The Zhitong Finance App learned that as investors prepare for the exchange rate of the yen to the US dollar falling back to the level of 1 US dollar to 150 yen or even lower, the risk of the Japanese authorities' intervention is once again the focus of attention.
After weakening for two consecutive weeks, the yen once fell to 149.98 yen per dollar on Monday. According to the data, the exchange rate of the yen against the US dollar fell by about 4.4% in the week ending October 5, the biggest weekly decline since December 2009. The prospect of a further depreciation of the yen prompted strategists to warn that the risk of intervention by the Japanese authorities around 150 yen per dollar (the 200-day moving average is 151.25 yen per dollar) increases.
The recent warning issued by Japanese officials means that the market currently believes that the interest rate spread between the US and Japan will not narrow as fast as previously anticipated.

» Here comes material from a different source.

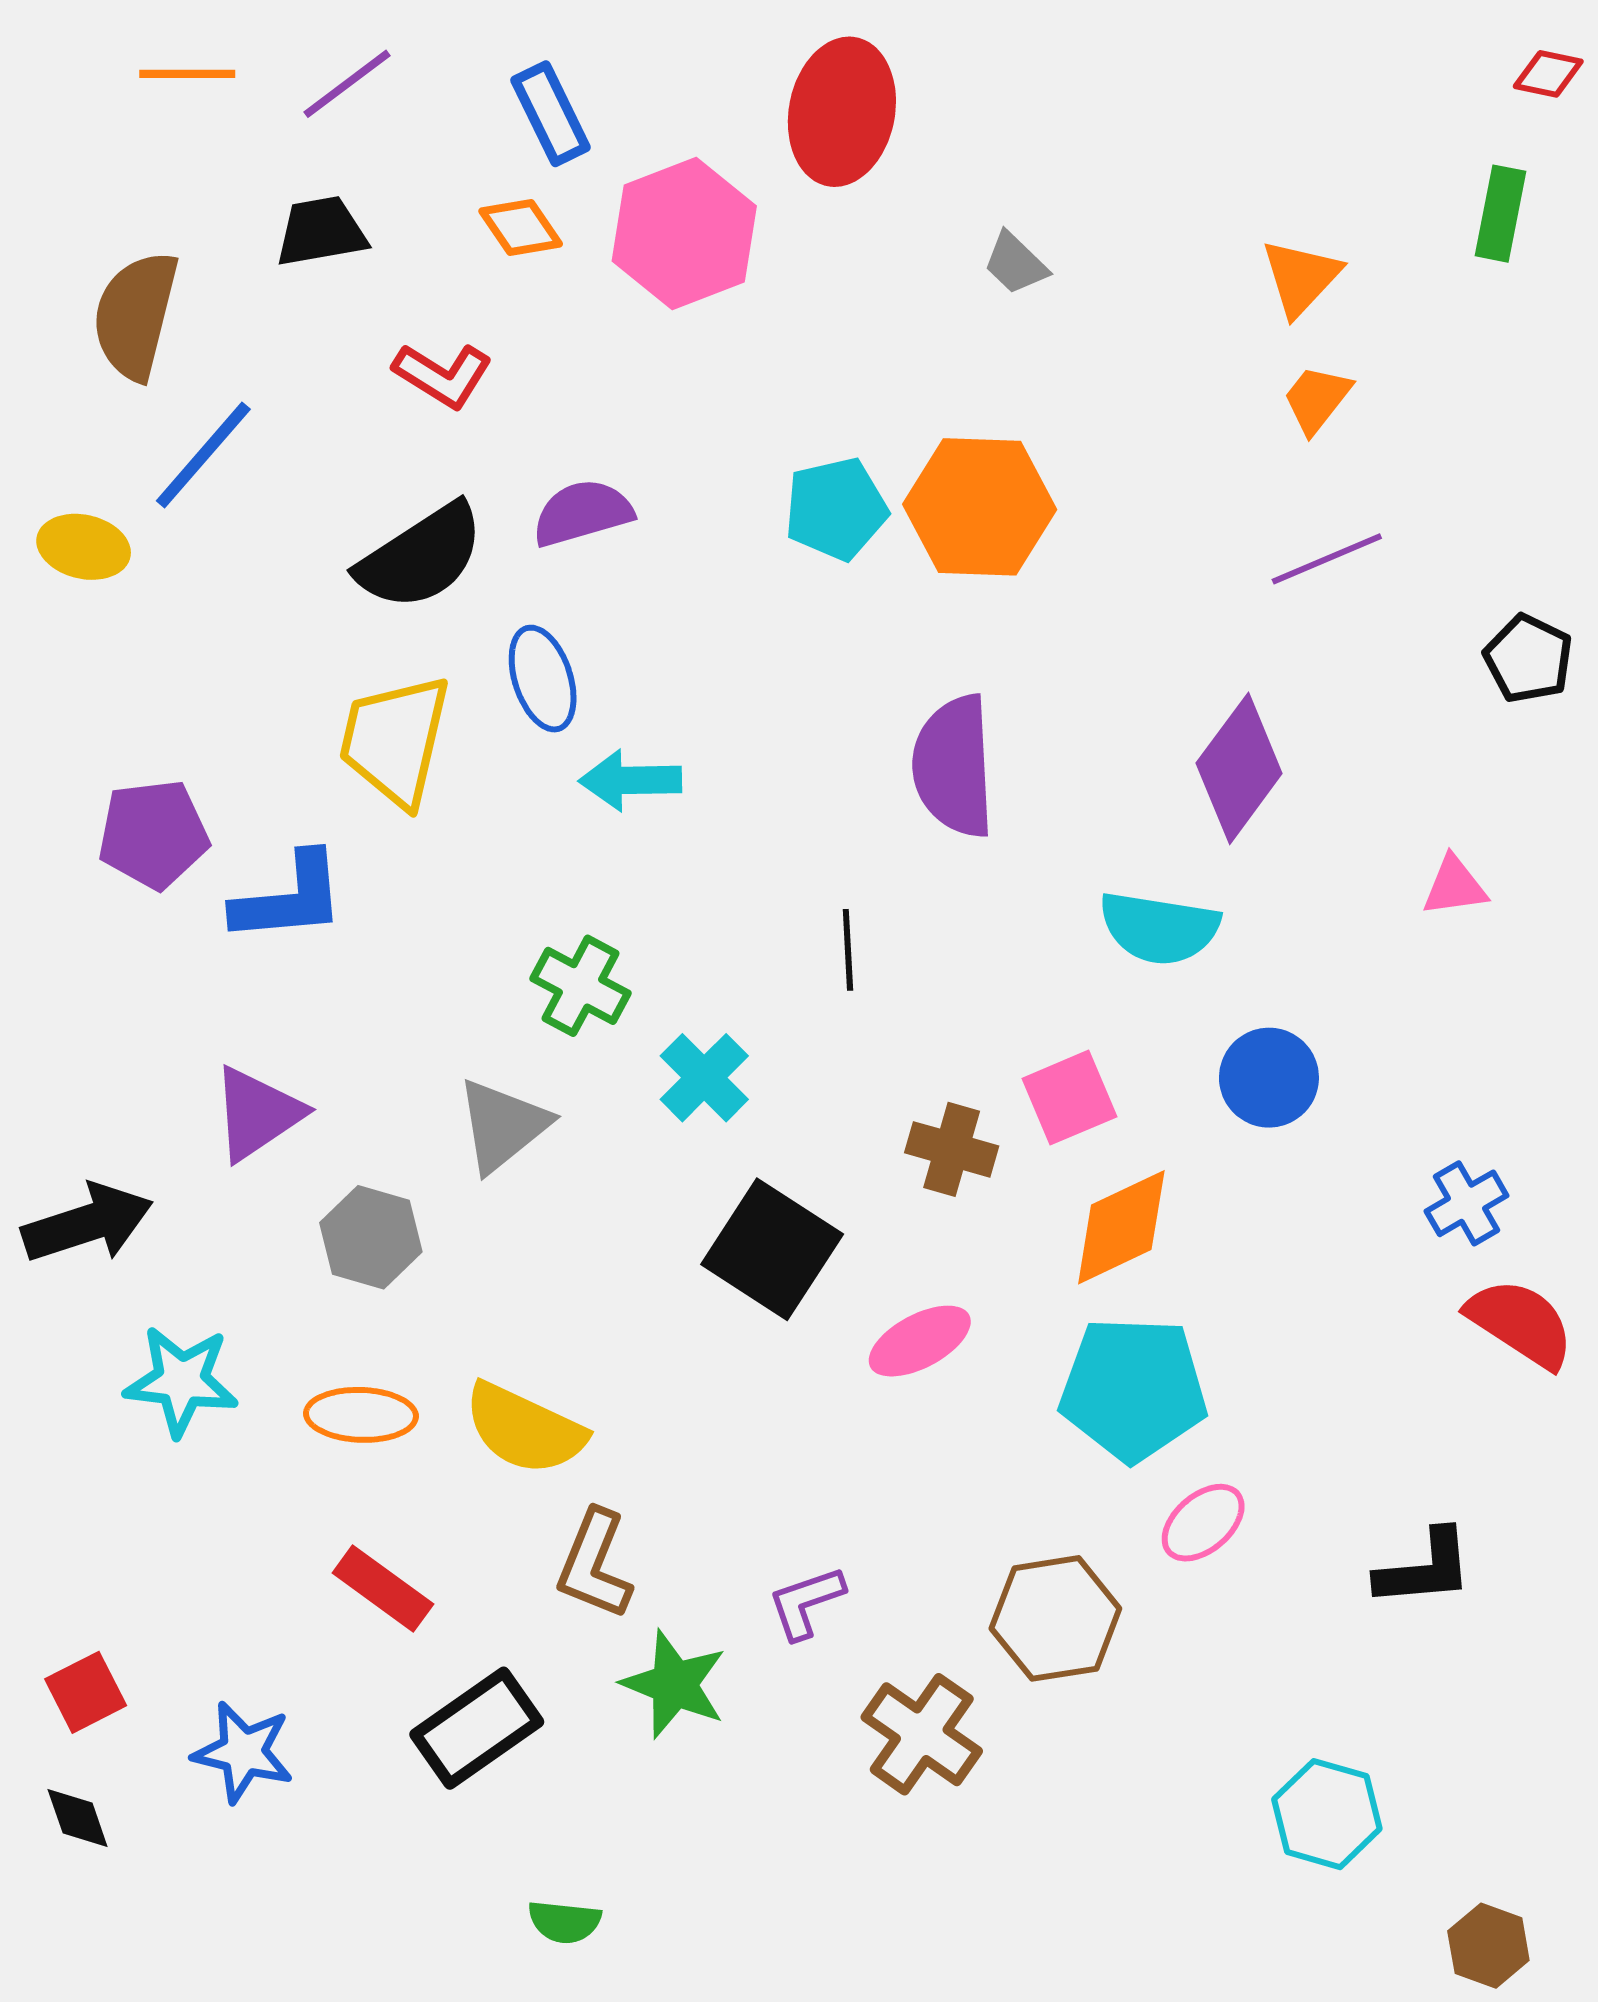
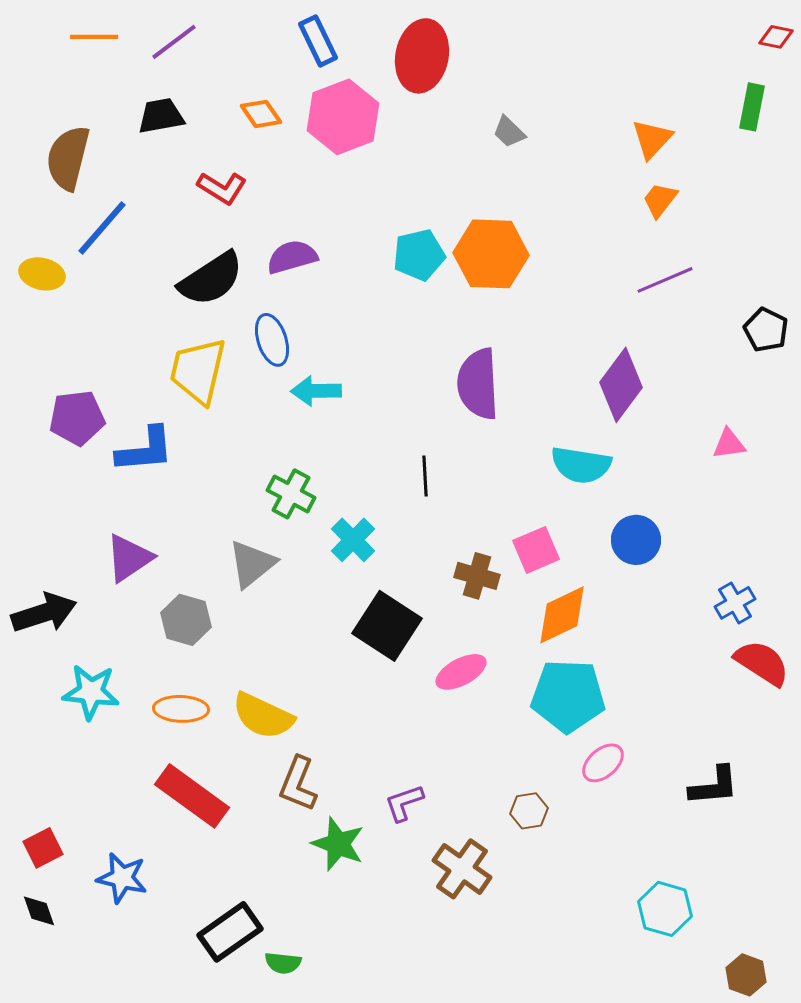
blue rectangle: (551, 114) -> (318, 41), moved
red rectangle: (383, 1589) -> (192, 796), size x1.5
brown hexagon: (1055, 1618) -> (529, 811), size x0.6
black rectangle: (477, 1728) -> (230, 932), moved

Japan's new prime minister, Shigeru Ishiwari, made remarks earlier this month that “the Japanese economy is not ready to accept another rate hike from the Bank of Japan,” which allayed market concerns about the Bank of Japan's interest rate hike and caused the yen to fall rapidly. Meanwhile, Federal Reserve Governor Waller said on Monday that the Federal Reserve should be careful to cut interest rates.
Takuya Kanda, head of research at the Gaitame.com Research Institute in Tokyo, said, “The key is whether the yen will fall below the dollar to 152 yen.” He pointed out that this is a key level for the yen because the last time the yen fell below this level, it quickly fell to 160 yen per dollar.
In July of this year, when the exchange rate of the Japanese yen against the US dollar fell to a 38-year low, the Japanese authorities intervened. After that, the exchange rate of yen against the US dollar rebounded sharply from 161.95 yen per dollar hit in early July to 149.98 yen per dollar at the end of July.
According to data from the US Commodity Futures Trading Commission (CFTC), as of October 8, leveraged funds' net long positions in yen declined for the second week in a row, indicating that they are less optimistic about the yen. Keiichi Iguchi, senior strategist at Resona Holdings, said that if expectations for the Fed's interest rate cut are revised, the yen may still face selling pressure.
However, some strategists believe that the Japanese authorities still have a long way to go before deciding to intervene again. Eiichiro Miura, head of the strategic investment department at Nissay Asset Management, said, “Unless the yen falls below the dollar to 160 yen, [the Japanese authorities] will not intervene.”